The Anthem is back and my family thanks the NBA for that! Hours after team owner, Mark Cuban banned it at his Dallas Maverick’s games, the league listened to voices across the U.S. and reinstated it now that fans are returning to the stands.
Playing the anthem is important to me and to my family. What else is there that brings us together en masse for a few minutes to pause and think about the one thing that unequivocally unites us as Americans? Our shared country - the common ground on which every citizen stands. When demonstrating pride in our country becomes a bad thing, we are sunk.
I’m not saying the national anthem at sporting events will cure the state of things. Our ailments obviously run much deeper than that. The U.S.A. is far from perfect, but look around, folks. So is every other country. And for all our faults, which we are free to work on in our little postage stamp, there are good things, too. Right now, with the heaviness of Covid, politics, and a great divide born of differences, we absolutely must remember the most basic things that unite us, too. Like being American.
I’ve attended more sporting events than I can count. My dad was an NHL coach and I stood and sang in respect of the anthems of both the U.S., my chosen home, and Canada, my native home. It was a few minutes to pause and think about our most basic belonging. It was one of the only times in my young life that I considered the gift of country more than fleetingly. I’m sure it is for my kids, too. I don't want them - or any of us - to lose that.
Sport is more than just a game. It’s also about coming together as a city, a state, or even a country. Fans, united. When the anthem plays, we pause (or at least we’re supposed to) and we listen to the song of our country. Kneel if you will. Sing if you want to. But the anthem should be played. We need to remember that we are ALL Americans and this is OUR country. We need every unifier we can find. Even just a symbolic one. Especially now. Please don’t take that from us.

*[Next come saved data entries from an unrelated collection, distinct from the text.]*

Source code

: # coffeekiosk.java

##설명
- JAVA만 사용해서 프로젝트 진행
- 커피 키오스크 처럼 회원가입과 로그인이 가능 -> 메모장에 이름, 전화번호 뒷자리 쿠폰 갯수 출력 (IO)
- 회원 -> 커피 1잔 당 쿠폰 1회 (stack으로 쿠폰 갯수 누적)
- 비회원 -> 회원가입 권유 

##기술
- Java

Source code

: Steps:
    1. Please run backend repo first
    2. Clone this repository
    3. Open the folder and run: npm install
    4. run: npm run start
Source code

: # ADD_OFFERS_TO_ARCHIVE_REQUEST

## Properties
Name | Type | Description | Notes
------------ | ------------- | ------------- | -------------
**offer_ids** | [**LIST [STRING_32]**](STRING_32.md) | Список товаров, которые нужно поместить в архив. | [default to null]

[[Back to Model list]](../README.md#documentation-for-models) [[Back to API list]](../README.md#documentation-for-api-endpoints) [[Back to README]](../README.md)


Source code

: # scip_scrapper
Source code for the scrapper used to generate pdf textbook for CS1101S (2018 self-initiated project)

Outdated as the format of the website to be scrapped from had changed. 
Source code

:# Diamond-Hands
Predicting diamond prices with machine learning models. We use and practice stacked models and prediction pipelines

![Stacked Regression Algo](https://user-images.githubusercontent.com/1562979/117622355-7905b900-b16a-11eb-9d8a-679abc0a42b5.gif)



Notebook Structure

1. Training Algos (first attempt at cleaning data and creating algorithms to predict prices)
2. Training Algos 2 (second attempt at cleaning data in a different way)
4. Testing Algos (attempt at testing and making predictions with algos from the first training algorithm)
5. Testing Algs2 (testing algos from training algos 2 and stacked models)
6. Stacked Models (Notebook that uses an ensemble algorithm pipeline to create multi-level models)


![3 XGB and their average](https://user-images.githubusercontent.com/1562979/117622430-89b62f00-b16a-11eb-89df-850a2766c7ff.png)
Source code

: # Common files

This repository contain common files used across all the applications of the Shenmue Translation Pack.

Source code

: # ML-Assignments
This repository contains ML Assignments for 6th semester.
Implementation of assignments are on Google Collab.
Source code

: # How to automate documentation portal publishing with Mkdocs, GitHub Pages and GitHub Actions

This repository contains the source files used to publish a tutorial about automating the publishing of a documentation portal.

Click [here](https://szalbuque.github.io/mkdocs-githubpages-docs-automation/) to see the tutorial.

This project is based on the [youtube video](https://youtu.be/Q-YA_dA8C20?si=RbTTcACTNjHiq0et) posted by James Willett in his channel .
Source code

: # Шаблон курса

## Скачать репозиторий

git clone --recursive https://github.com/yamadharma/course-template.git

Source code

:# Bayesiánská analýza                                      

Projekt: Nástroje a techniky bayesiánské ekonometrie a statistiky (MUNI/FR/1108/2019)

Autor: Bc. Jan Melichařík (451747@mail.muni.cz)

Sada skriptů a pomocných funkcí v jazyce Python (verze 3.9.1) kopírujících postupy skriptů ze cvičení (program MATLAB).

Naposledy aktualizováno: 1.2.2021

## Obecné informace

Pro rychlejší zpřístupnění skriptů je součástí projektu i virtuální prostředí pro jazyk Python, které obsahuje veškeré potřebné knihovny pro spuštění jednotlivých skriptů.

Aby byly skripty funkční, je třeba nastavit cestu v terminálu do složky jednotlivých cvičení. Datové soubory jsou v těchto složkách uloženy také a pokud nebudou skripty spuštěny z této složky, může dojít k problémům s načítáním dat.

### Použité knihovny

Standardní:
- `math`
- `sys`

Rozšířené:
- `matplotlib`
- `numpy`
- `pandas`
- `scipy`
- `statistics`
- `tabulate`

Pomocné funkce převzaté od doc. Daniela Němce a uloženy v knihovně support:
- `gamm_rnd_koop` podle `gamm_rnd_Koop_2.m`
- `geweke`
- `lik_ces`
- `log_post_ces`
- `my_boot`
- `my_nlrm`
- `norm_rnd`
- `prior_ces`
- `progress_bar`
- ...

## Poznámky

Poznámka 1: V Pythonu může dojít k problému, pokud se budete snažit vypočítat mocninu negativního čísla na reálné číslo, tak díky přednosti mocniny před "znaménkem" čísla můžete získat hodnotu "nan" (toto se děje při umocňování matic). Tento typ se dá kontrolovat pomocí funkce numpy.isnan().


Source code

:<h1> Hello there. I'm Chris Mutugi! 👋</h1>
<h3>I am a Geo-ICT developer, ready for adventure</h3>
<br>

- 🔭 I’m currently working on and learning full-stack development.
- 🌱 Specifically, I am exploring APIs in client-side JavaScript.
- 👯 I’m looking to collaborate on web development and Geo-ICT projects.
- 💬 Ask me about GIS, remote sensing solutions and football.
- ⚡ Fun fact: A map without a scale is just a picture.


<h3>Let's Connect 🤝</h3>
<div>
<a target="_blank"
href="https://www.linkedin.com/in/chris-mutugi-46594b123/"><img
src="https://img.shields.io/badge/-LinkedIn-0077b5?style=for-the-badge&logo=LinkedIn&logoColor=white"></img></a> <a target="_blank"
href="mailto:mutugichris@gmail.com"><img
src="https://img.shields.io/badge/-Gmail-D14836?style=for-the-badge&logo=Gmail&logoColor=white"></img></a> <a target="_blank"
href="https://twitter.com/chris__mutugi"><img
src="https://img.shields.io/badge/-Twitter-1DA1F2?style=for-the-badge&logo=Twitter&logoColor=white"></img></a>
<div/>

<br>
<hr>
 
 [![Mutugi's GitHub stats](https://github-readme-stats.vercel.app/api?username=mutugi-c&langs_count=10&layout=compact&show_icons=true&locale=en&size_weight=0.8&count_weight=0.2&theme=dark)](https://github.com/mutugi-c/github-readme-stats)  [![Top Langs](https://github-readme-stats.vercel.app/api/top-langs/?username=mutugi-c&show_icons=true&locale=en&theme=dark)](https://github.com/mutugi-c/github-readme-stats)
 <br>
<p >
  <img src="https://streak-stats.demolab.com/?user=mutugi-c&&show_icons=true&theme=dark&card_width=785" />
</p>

Remember the unity and national pride that came after the devastation of 9-11? It was a horrific way to get there, but it brought to the surface a love of country and concern for others. Flags flew. The anthem played. People sang. We checked on neighbors and stopped taking one another for granted. We remembered that we needed one another and patriotism reminded us we had one another’s backs.
In today’s climate, some will say they're NOT proud of America for its egregious acts of the past or the present. They're not proud of a country so divided, of the violence and the stances with which they disagree. I understand. I’m not proud of those things either, but beware of throwing the baby out with the bathwater. I urge you to look beyond the headlines and out your front door. Think about the incredible opportunity these United States offer, the freedoms we enjoy, the good in your neighborhood, your city, your state. Look for it. It’s there.
We sports fans have been vocal about the anthem playing. It's our reminder of an inherent call to unity. I want to sing. And I want my children to grow up singing, too, so they'll be reminded that this is the land of the free and the home of the brave.